Quanto ao consumo, achei a frase “obsoleto” particularmente curiosa, que significa “desatualizado” mas também “antiquado”. Qualquer sociedade de consumo está interessada em promover o mundo da moda porque é uma ferramenta transcendente para poder produzir e gerar grandes lucros renovando constantemente os artigos e criando a necessidade do consumo permanente. É por isso que é importante dizer que algo está tendendo a ser algo inerentemente positivo. Quando uma camisa comprada em 2011 deixa de ter validade para o mundo da moda, isso significa que ela expirou e, portanto, precisa ser renovada, ou seja, uma grande variedade de produtos deve ser consumida constantemente, sob um imperativo que praticamente remete ao campo da Saúde. Essa ideia, é claro, traz enormes benefícios para grandes empresas.
Certo, certo; esquerda esquerda
Por fim, gostaria de citar um exemplo bastante óbvio, mas talvez o mais esclarecedor, e que talvez resumisse melhor a ideia central deste artigo. palavra direito. Por um lado, significa “certo” e, por outro lado, “direito”. A verdade é que quando usamos esta palavra na política estamos nos referindo à posição política ou ideológica (neo) liberal ou thatcheriana, a visão de mundo que lê as excelências do mercado livre na economia e o conservadorismo no social, indicando como o caminho naturalmente dado ao homem para seu próprio progresso.

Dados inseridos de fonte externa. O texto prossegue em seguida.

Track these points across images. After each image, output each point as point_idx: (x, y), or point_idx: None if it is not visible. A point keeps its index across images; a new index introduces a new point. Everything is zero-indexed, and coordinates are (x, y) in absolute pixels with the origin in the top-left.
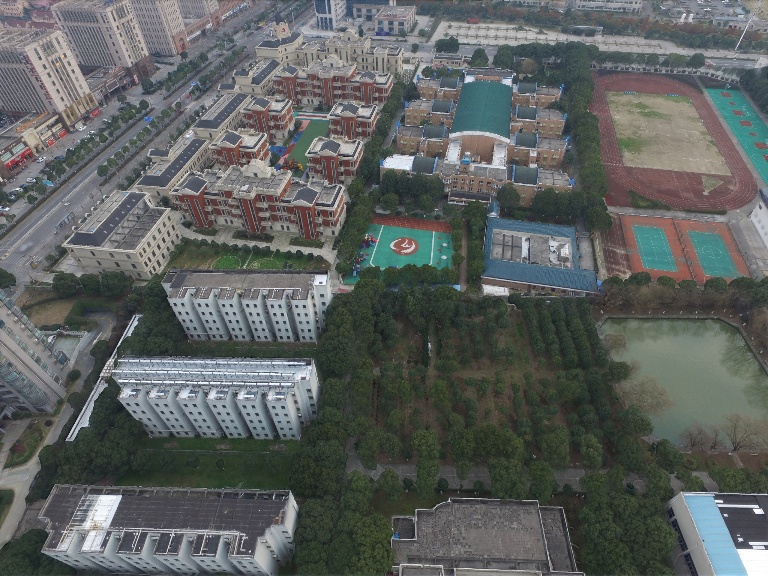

Porém, antes de pensar que essa polissemia pode ter algo a ver com uma certa legitimidade das privatizações e ajustes entendidos neste caso como o caminho certo, não devemos esquecer que esse vínculo entre “certo” e “certo” não é o da forma. : a mesma palavra, mas talvez não o mesmo significado. Também não devemos esquecer que historicamente certas posições políticas são ditas “certas” por causa de uma realidade histórica muito particular (a disposição dos deputados conservadores para a Assembleia Nacional Constituinte durante a Revolução Francesa).
No entanto, o significado das palavras, quando negociadas, não é fixo. Precisamente por isso, paradoxalmente, esta negociação contínua de significados pode tornar possível uma dinâmica de manutenção de significado apesar das mudanças nas circunstâncias. Essa relação polissêmica entre os dois “direitos” pode ser reforçada por uma longa tradição de associação de propriedades positivas ao conceito de direito, comum a muitas culturas e, em certa medida, todo-o-terreno. Pense, por exemplo, na ideia de ser bom em alguma coisa, ou na frase “levantar com o pé esquerdo”. Ambos parecem referir-se à melhor disposição de fazer as coisas com o lado direito do corpo que a maioria das pessoas tem. Da mesma forma, na cultura árabe, a mão esquerda é considerada impura. Tudo isso faz parte de uma dimensão que, embora ganhe forma na linguagem, a transcende e nos afeta inconscientemente.
Claro, nem mais nem menos inocente do que palavras.